The thing on NPR this morning about this said that the expectation is that such a thing should cost 20 or 30 grand, so in comparison, that is cheap, but still out of reach of many people. But then again, so are solar panels… Aren’t they still in the 20 to 30 grand to buy and have installed?
Depends on how much you want. Prices here are round about a couple of grand for 1.5kW up to $20,000 for a 10kW system fully installed. They’re a lot cheaper than they used to be.
If you were to sign up with Solar City that cost would be spread out over a 10 year period I believe. But still, even without solar panels it is a fairly killer deal if someone lives in an area with peak power pricing.
Below isn’t aimed at you @Mindysan33
I’m getting really tired of people claiming it isn’t enough. We need to do something other than hope something better will come along. We start now, or we wait for Earth to become inhabitable and we become extinct.

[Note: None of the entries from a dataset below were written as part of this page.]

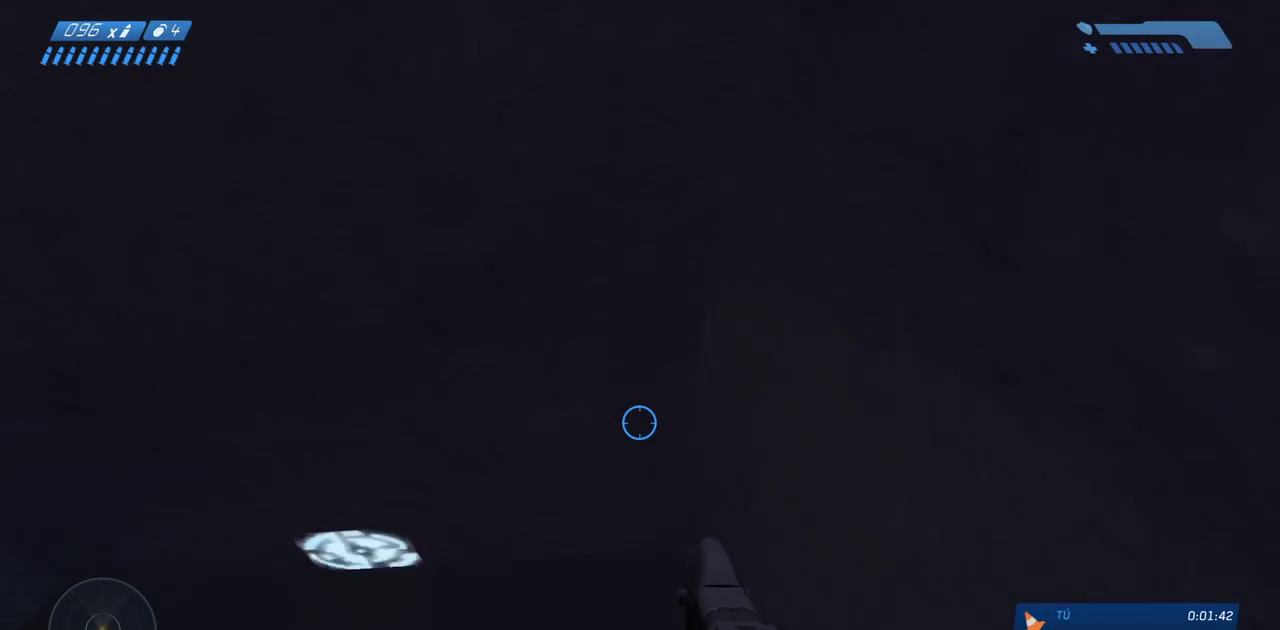
Gameplay with keyboard and mouse; each line is a JSON object with the keys and mouse buttons held at the frame after it. "events" lists presses ("down") and releases ("up") of "a", "ctrl", "d", "e", "f", "q", "r", "s", "shift", "space", "tab", "w", "mouse_left", "mouse_wheel", "mouse_right", "mouse_mb4" and "mouse_mb5" between this image and that frame as [ms after this image, input, new state], when the widget could be followed in between. "mouse_left", "mouse_wheel", "mouse_right", "mouse_mb4", "mouse_mb5" = the "left", "wheel", "right", "mb4", "mb5" buttons of the "mouse" list. No other keys are recorded. "wheel" means that the mouse wheel is clicked or scrolled. Mouse movement is not recorded.
{"keys": ["w"], "mouse": [], "events": [[183, "f", "down"], [317, "f", "up"]]}
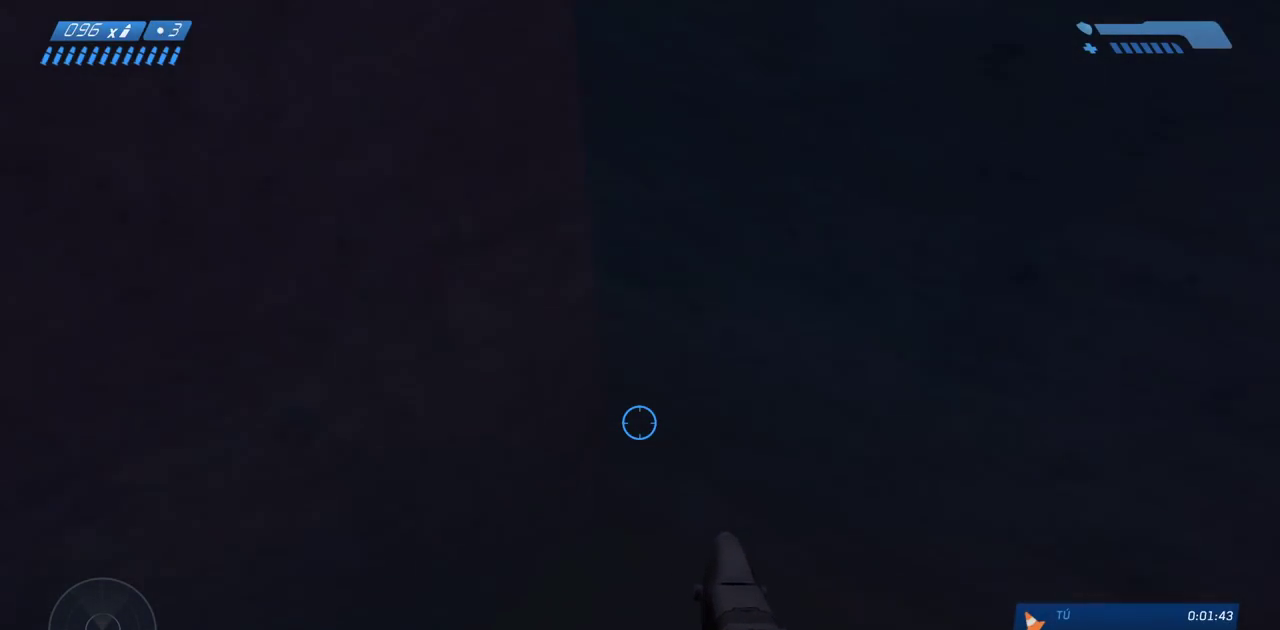
{"keys": [], "mouse": [], "events": [[417, "w", "up"]]}
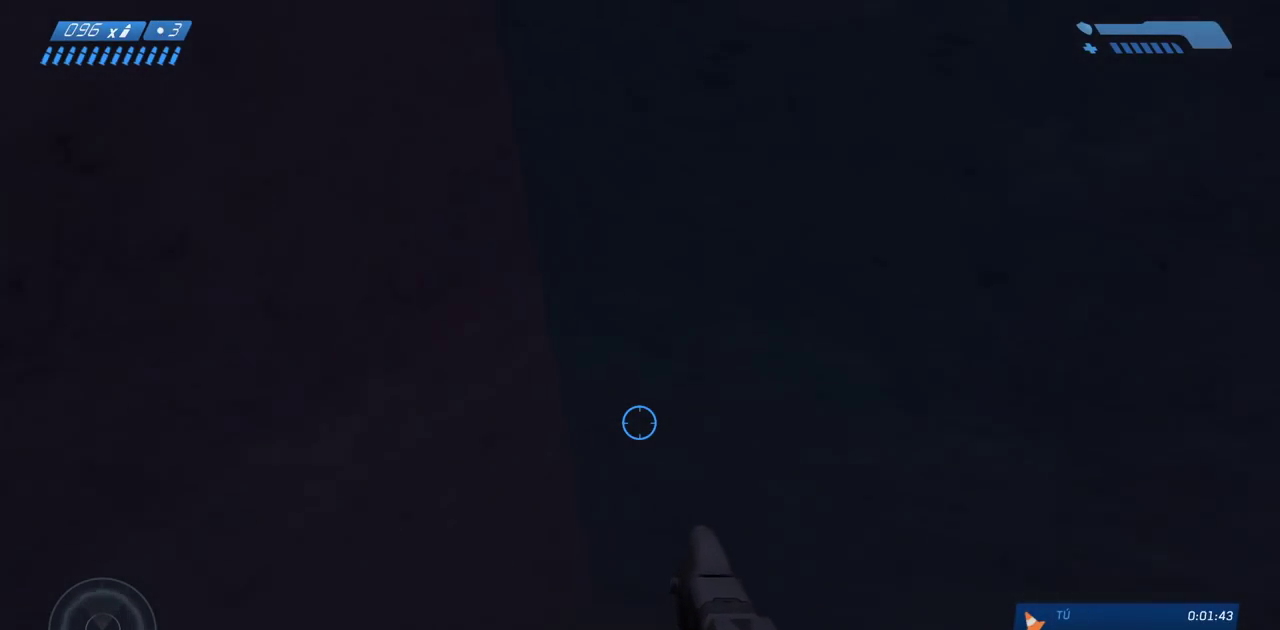
{"keys": [], "mouse": [], "events": []}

I’ve been researching this a bit this morning, though I am by no means an expert. The specs I found suggest that a typical U.S. household could use these to go off the grid for about $9-$12k in batteries and about $15-$20k in solar. Expensive, but the batteries are much cheaper an existing batteries, and they are Li instead of lead-acid which most are these days. At those prices, the payoff is pretty long, like as long as the warranty. But for some the idea of going off the grid is going to be worth the cost, and for others it will be the only option. The backup battery at $3500 is an interesting device, and something I’d actually consider since I probably can’t really go OTG in my BK apt.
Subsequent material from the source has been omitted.